En rayon, le Ventoux de Roland Barthes

Par Pmalgachie @pmalgachie
Je m'endors hier avec la certitude que l'image du jour, toute actualité confondue, sera la course pédestre de Froome dans le Ventoux. Je m'éveille tout à l'heure, le carnage du 14 juillet à Nice a remplacé l'incongruité de la scène par l'absurde du drame.  Néanmoins, pour être retourné un peu, hier aussi, dans les livres de Roland Barthes, je savais que je n'en avais pas vraiment fini avec le Ventoux. Et peut-être ce paragraphe de Mythologies nous aidera-t-il, non à purger notre esprit de la douleur qui l'habite, mais peut-être à rendre celle-ci moins insupportable.

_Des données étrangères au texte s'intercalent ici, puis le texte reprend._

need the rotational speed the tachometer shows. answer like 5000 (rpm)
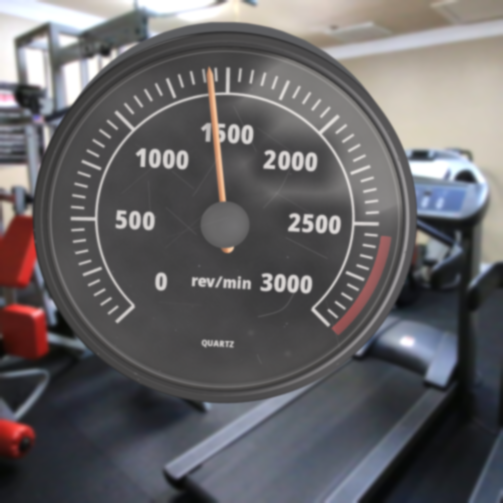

L’étape qui subit la personnification la plus forte, c’est l’étape du mont Ventoux. Les grands cols, alpins ou pyrénéens, pour durs qu’ils soient, restent malgré tout des passages, ils sont sentis comme des objets à traverser ; le col est trou, il accède difficilement à la personne ; le Ventoux, lui, a la plénitude du mont, c’est un dieu du Mal, auquel il faut sacrifier. Véritable Moloch, despote des cyclistes, il ne pardonne jamais aux faibles, se fait payer un tribut injuste de souffrances. Physiquement, le Ventoux est affreux : chauve (atteint de séborrhée sèche, dit L’Équipe), il est l’esprit même du Sec ; son climat absolu (il est bien plus une essence de climat qu’un espace géographique) en fait un terrain damné, un lieu d’épreuve pour le héros, quelque chose comme un enfer supérieur où le cycliste définira la vérité de son salut : il vaincra le dragon, soit avec l’aide d’un dieu (Gaul, ami de Phœbus), soit par pur prométhéisme, opposant à ce dieu du Mal, un démon encore plus dur (Bobet, Satan de la bicyclette).